XR-RF Imaging Enabled by Software-Defined Metasurfaces and Machine Learning: Foundational Vision, Technologies and Challenges

TL;DR

This paper introduces iCOPYWAVES, a novel XR system leveraging programmable wireless environments and machine learning to enable low-latency, scalable RF imaging for immersive virtual experiences.

Contribution

The paper proposes a new XR approach using software-defined metasurfaces and RF wavefront copying, enabling low-latency and scalable immersive experiences.

Findings

Simulation demonstrates effective object reconstruction in XR-RF system

iCOPYWAVES achieves low-latency operation through physical layer control

Proof-of-concept validates the system architecture and workflow

Abstract

We present a new approach to Extended Reality (XR), denoted as iCOPYWAVES, which seeks to offer naturally low-latency operation and cost-effectiveness, overcoming the critical scalability issues faced by existing solutions. iCOPYWAVES is enabled by emerging PWEs, a recently proposed technology in wireless communications.
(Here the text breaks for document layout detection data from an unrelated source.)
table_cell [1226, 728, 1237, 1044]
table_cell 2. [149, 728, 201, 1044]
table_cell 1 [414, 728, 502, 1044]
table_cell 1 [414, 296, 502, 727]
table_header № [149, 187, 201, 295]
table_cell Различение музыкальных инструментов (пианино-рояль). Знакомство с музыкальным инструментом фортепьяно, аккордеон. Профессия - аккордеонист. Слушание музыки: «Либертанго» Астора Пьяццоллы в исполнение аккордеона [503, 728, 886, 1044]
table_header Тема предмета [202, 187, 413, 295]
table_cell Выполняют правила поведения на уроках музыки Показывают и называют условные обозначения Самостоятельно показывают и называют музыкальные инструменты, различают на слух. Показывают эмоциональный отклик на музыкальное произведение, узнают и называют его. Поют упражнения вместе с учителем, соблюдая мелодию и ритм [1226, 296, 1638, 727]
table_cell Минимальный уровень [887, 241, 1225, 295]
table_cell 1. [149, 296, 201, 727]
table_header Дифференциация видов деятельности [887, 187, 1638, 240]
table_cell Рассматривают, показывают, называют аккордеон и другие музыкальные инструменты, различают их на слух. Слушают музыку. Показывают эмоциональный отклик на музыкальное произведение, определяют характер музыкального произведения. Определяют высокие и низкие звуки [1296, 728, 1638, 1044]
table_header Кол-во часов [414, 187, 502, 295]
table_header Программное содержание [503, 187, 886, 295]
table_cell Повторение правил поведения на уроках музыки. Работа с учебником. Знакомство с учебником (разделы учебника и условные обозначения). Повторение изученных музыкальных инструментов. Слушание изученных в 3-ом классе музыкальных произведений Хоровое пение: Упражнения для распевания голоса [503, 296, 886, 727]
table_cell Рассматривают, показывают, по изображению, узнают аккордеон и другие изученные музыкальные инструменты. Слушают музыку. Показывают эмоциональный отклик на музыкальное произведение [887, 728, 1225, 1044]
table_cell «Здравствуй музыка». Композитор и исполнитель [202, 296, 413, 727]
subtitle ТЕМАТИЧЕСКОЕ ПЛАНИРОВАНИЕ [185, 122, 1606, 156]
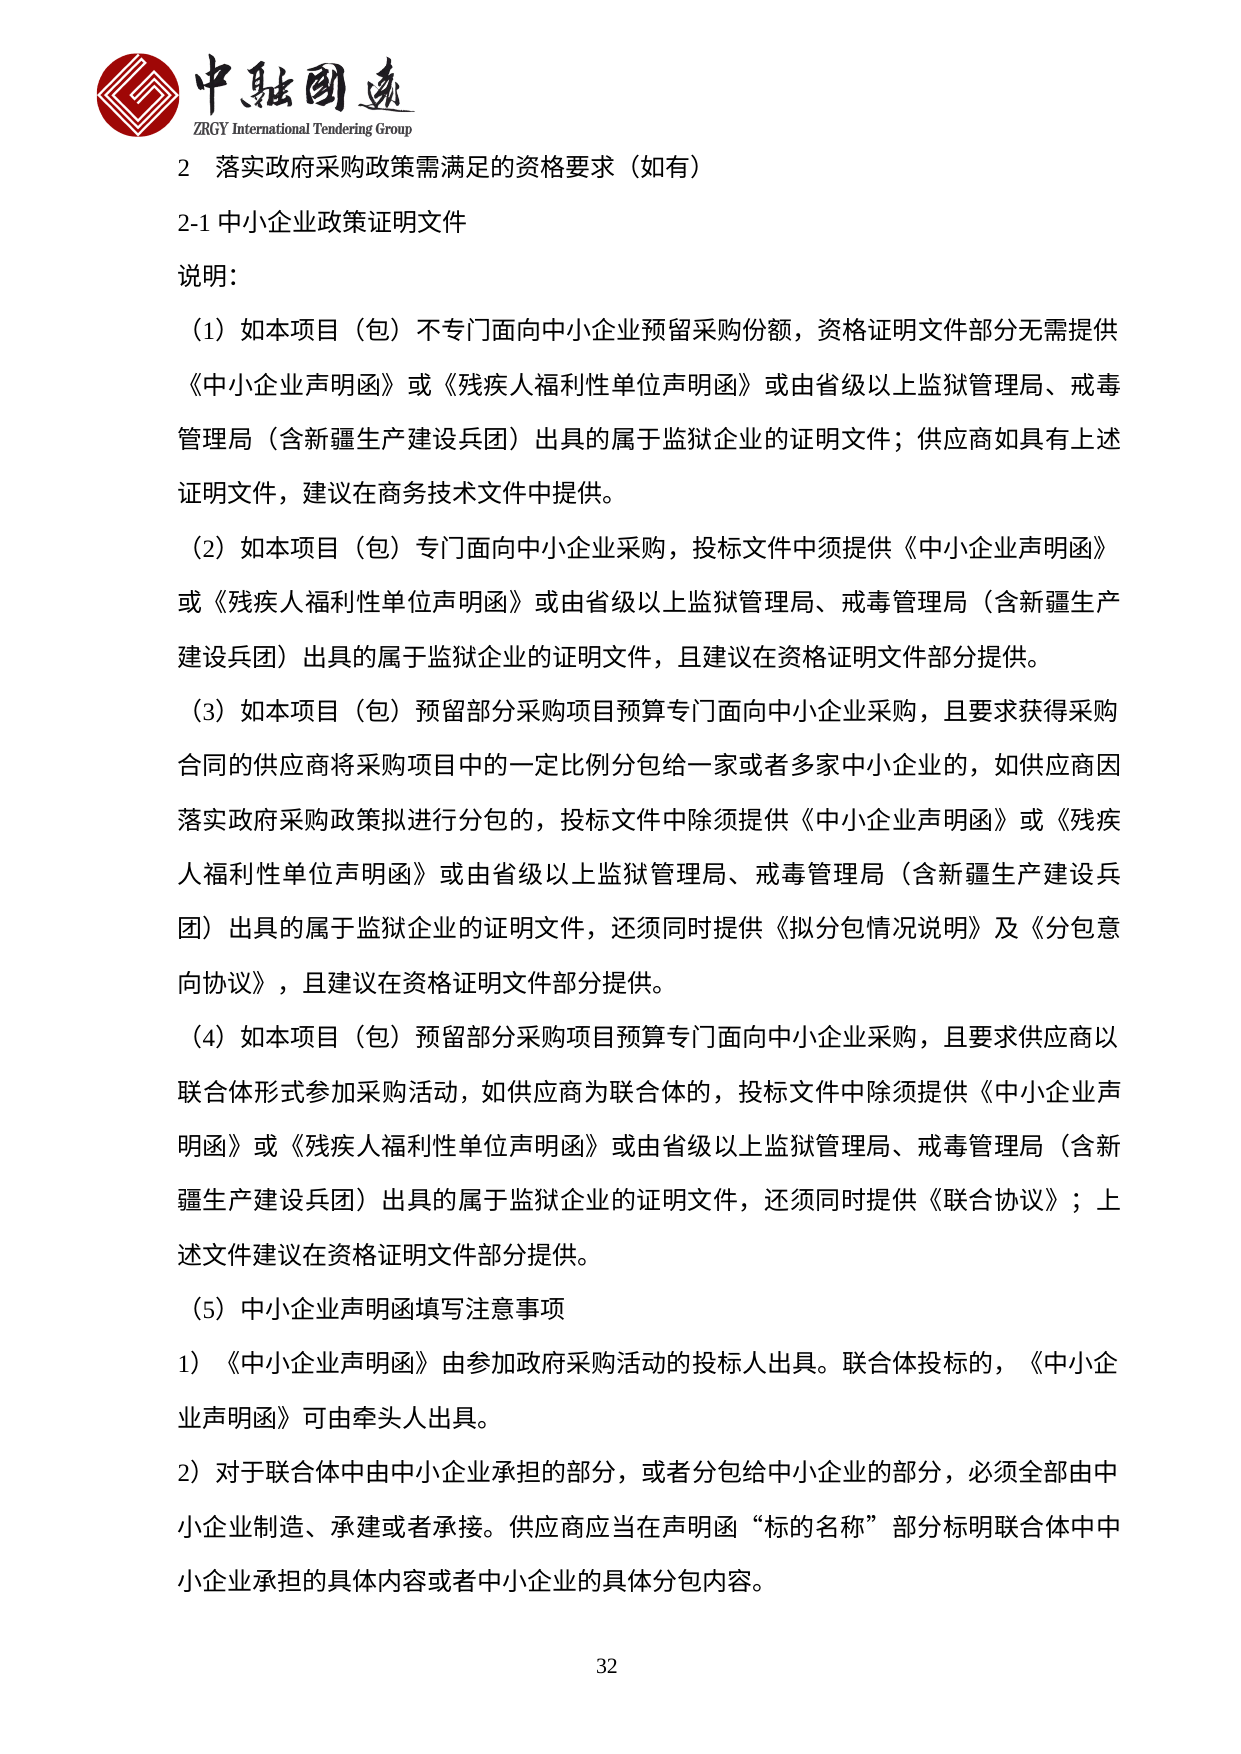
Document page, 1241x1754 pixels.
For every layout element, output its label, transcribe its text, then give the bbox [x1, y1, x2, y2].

list 落实政府采购政策需满足的资格要求（如有） [177, 148, 1122, 184]
text 说明： [177, 256, 1122, 293]
text （3）如本项目（包）预留部分采购项目预算专门面向中小企业采购，且要求获得采购合同的供应商将采购项目中的一定比例分包给一家或者多家中小企业的，如供应商因落实政府采购政策拟进行分包的，投标文件中除须提供《中小企业声明函》或《残疾人福利性单位声明函》或由省级以上监狱管理局、戒毒管理局（含新疆生产建设兵团）出具的属于监狱企业的证明文件，还须同时提供《拟分包情况说明》及《分包意向协议》，且建议在资格证明文件部分提供。 [177, 691, 1122, 999]
text 2-1 中小企业政策证明文件 [177, 202, 1122, 238]
picture [93, 48, 420, 142]
text （1）如本项目（包）不专门面向中小企业预留采购份额，资格证明文件部分无需提供《中小企业声明函》或《残疾人福利性单位声明函》或由省级以上监狱管理局、戒毒管理局（含新疆生产建设兵团）出具的属于监狱企业的证明文件；供应商如具有上述证明文件，建议在商务技术文件中提供。 [177, 311, 1122, 510]
text 2）对于联合体中由中小企业承担的部分，或者分包给中小企业的部分，必须全部由中小企业制造、承建或者承接。供应商应当在声明函“标的名称”部分标明联合体中中小企业承担的具体内容或者中小企业的具体分包内容。 [177, 1453, 1122, 1598]
text 1）《中小企业声明函》由参加政府采购活动的投标人出具。联合体投标的，《中小企业声明函》可由牵头人出具。 [177, 1344, 1122, 1434]
text （4）如本项目（包）预留部分采购项目预算专门面向中小企业采购，且要求供应商以联合体形式参加采购活动，如供应商为联合体的，投标文件中除须提供《中小企业声明函》或《残疾人福利性单位声明函》或由省级以上监狱管理局、戒毒管理局（含新疆生产建设兵团）出具的属于监狱企业的证明文件，还须同时提供《联合协议》；上述文件建议在资格证明文件部分提供。 [177, 1018, 1122, 1271]
text （5）中小企业声明函填写注意事项 [177, 1289, 1122, 1326]
text （2）如本项目（包）专门面向中小企业采购，投标文件中须提供《中小企业声明函》或《残疾人福利性单位声明函》或由省级以上监狱管理局、戒毒管理局（含新疆生产建设兵团）出具的属于监狱企业的证明文件，且建议在资格证明文件部分提供。 [177, 528, 1122, 673]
Empowered by intelligent (meta)surfaces, PWEs transform the wave propagation phenomenon into a software-defined process. We leverage PWEs to i) create, and then ii) selectively copy the scattered RF wavefront of an object from one location in space to another, where a machine learning module, accelerated by FPGAs, translates it to visual input for an XR headset using PWEdriven, RF imaging principles (XR-RF). This makes for an XR system whose operation is bounded in the physical layer and, hence, has the prospects for minimal end-to-end latency. Over large distances, RF-to-fiber/fiber-to-RF is employed to provide intermediate connectivity. The paper provides a tutorial on the iCOPYWAVES system architecture and workflow. A proof-of-concept implementation via simulations is provided, demonstrating the reconstruction of challenging objects in iCOPYWAVES produced computer graphics.